How do you know how large the dataset is? All you know from my post is that a dataset that takes 10s to download (I'm indicating the size of it here!) takes under a second to filter and sort.
My point is that if your client-code is taking long to filter and sort, then your dataset is already so large that the user has been waiting a long time for it already; they already know that this dataset takes time.
FWIW, the data is coming in as CSV, compressed, so it's as small as possible. It's not limited by the server. Having it rendered by the server will increase the payload substantially.

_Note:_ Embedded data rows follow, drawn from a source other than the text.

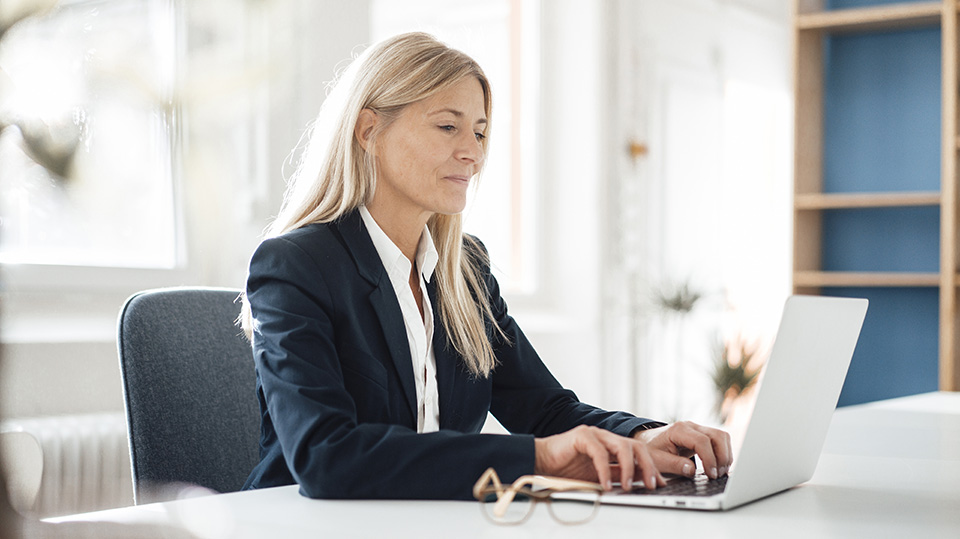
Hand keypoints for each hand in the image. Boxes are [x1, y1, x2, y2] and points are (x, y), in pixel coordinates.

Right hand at [534, 425, 665, 491]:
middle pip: (636, 446)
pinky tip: (607, 484)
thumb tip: (639, 483)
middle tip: (652, 484)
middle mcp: (606, 437)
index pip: (639, 453)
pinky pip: (600, 452)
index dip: (651, 468)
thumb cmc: (566, 469)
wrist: (541, 462)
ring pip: (622, 446)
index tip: (660, 484)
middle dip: (648, 466)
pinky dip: (606, 470)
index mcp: (611, 446)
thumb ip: (617, 476)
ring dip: (630, 468)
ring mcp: (595, 434)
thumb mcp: (599, 476)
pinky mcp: (582, 436)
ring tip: (630, 485)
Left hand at [634, 421, 732, 479]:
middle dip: (722, 457)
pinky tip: (718, 467)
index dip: (709, 459)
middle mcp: (691, 426)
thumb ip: (674, 465)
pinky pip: (720, 440)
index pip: (702, 441)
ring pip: (722, 437)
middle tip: (717, 475)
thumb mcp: (657, 460)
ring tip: (719, 472)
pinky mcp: (703, 435)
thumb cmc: (651, 450)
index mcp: (678, 430)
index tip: (711, 474)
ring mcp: (698, 429)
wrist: (647, 441)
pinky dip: (723, 453)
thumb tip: (692, 470)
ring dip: (725, 455)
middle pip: (717, 436)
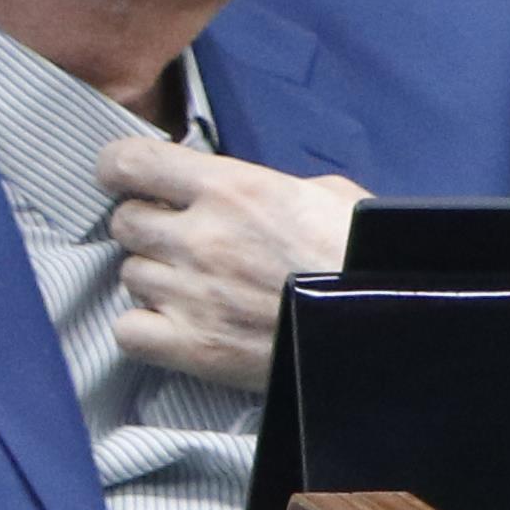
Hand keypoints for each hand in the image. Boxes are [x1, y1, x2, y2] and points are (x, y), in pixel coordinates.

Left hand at [93, 135, 364, 389]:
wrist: (389, 328)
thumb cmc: (365, 257)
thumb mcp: (325, 195)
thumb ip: (264, 185)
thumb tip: (236, 188)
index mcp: (229, 188)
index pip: (126, 162)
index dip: (120, 169)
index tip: (129, 179)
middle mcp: (198, 236)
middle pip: (124, 222)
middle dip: (147, 228)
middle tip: (182, 242)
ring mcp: (189, 294)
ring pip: (128, 274)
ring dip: (154, 278)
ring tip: (195, 287)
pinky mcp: (192, 346)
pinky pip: (128, 330)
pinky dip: (144, 328)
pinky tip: (176, 325)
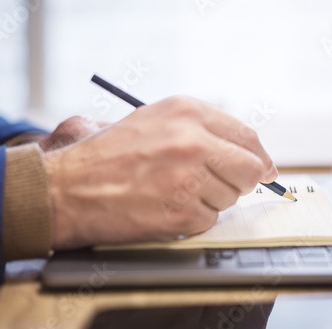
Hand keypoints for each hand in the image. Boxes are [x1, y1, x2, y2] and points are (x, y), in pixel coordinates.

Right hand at [44, 96, 277, 248]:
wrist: (66, 187)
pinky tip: (163, 207)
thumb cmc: (107, 154)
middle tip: (218, 185)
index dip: (260, 157)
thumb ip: (202, 129)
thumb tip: (244, 150)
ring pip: (230, 198)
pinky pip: (207, 220)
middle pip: (250, 170)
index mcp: (188, 112)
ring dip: (209, 200)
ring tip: (173, 191)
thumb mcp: (154, 120)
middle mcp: (193, 141)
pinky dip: (191, 219)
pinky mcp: (181, 213)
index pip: (247, 137)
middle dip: (240, 181)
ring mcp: (189, 178)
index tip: (265, 170)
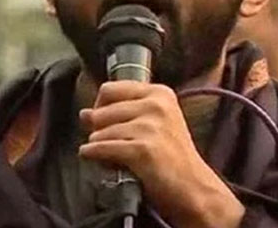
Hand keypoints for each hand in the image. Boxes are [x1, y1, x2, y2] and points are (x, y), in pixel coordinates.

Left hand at [78, 81, 243, 227]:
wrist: (193, 188)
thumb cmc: (172, 159)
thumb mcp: (153, 125)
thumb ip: (120, 113)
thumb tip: (84, 113)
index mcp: (159, 94)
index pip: (109, 89)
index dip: (99, 107)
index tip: (103, 122)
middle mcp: (156, 105)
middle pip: (100, 111)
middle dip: (98, 130)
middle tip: (111, 145)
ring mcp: (150, 127)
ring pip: (99, 132)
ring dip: (99, 147)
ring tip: (115, 158)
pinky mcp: (142, 149)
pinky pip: (101, 148)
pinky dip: (94, 156)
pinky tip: (101, 161)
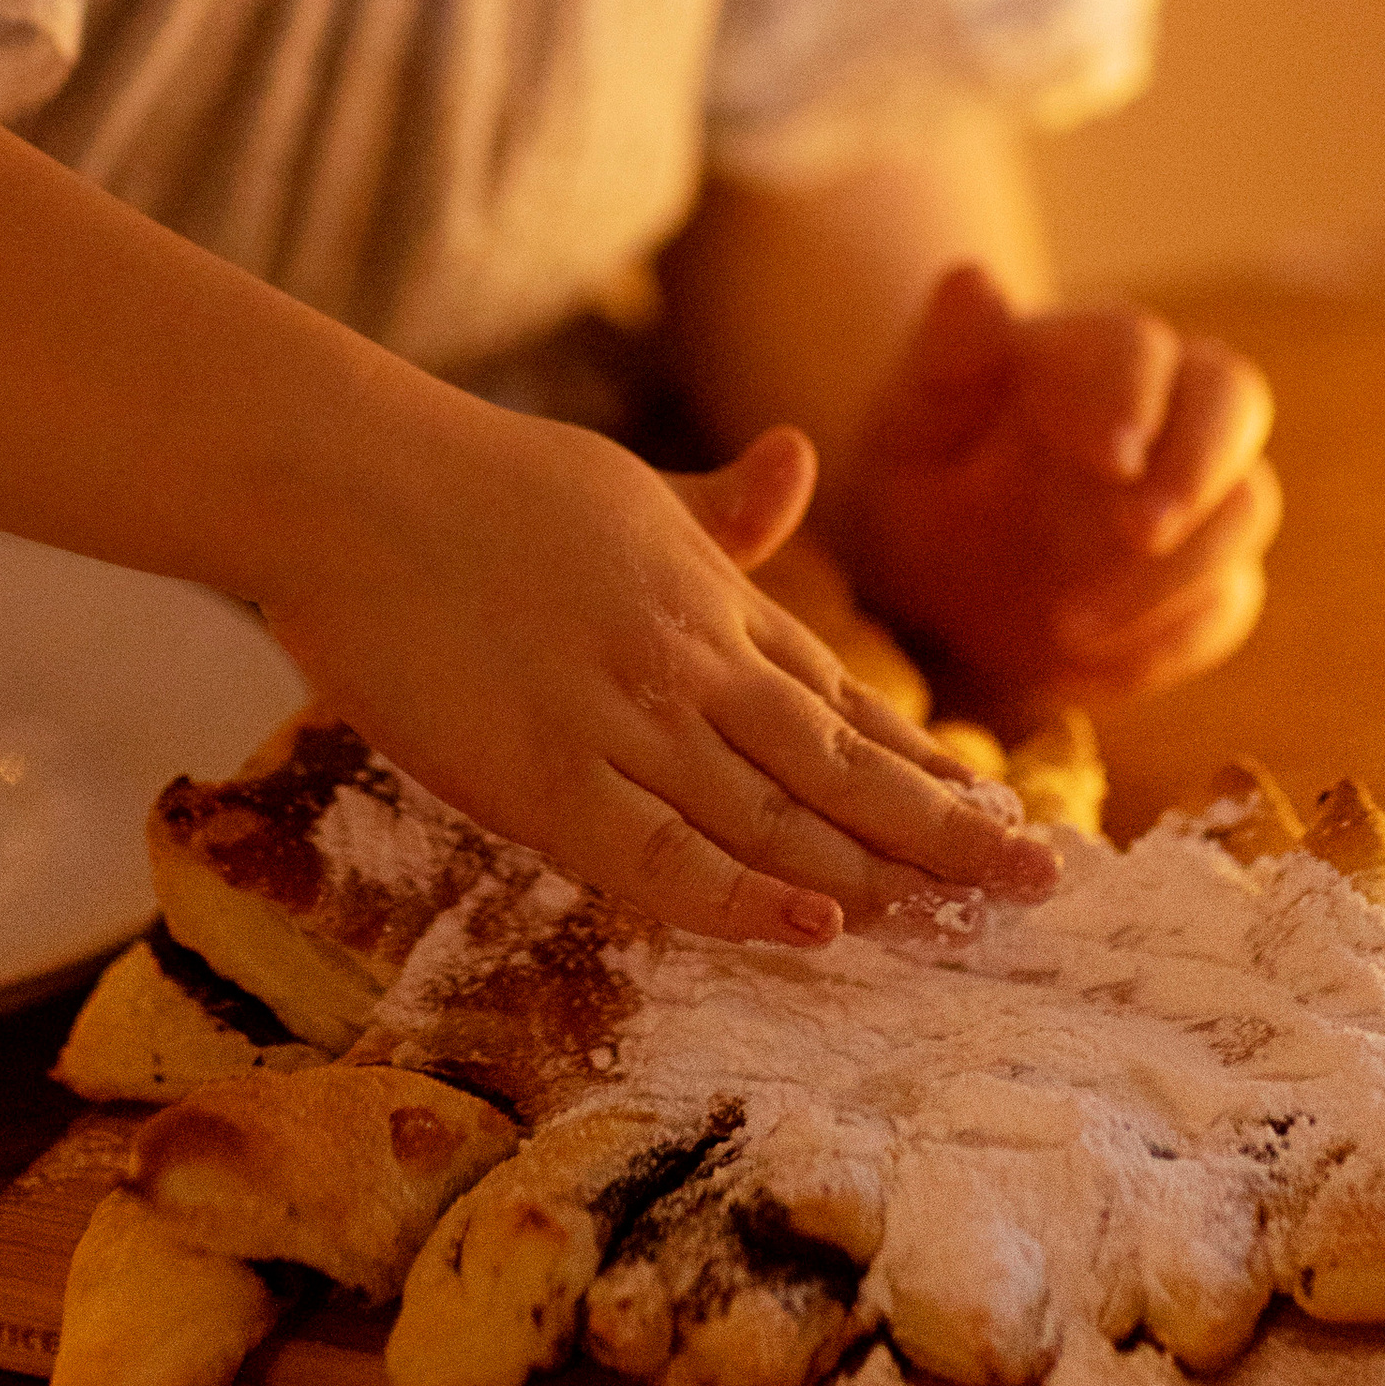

I can't really speak for those sites anyway, or why they are so slow doing things on the client, but like I said, I've written client-side processing and used my 2011 desktop, and there has been no pegging of the CPU or large latencies when filtering/sorting data client-side.
> while absolutely massively complex and large server-rendered HTML loads and renders in an eyeblink.
I've not had that experience - a full page refresh with about 10MB of data does not happen in an eyeblink. It takes about 6 seconds. There's a minimum amount of time for that data to download, regardless of whether it is pre-rendered into `<table>` elements or whether it is sent as JSON. Turning that JSON into a `<table>` on the client takes about 40ms on my 2011 desktop. Sorting it again takes about 5ms.
For this use-case (fairly large amounts of data), doing a full-page refresh each time the user sets a new sort criteria is unarguably a poorer experience than a bit of JS that goes through the table element and re-orders the `<tr>` elements.
In this case, using server-rendered HTML is always going to be 6000ms whenever the user re-sorts the table. Using a client JS function takes 5ms. On a machine purchased in 2011.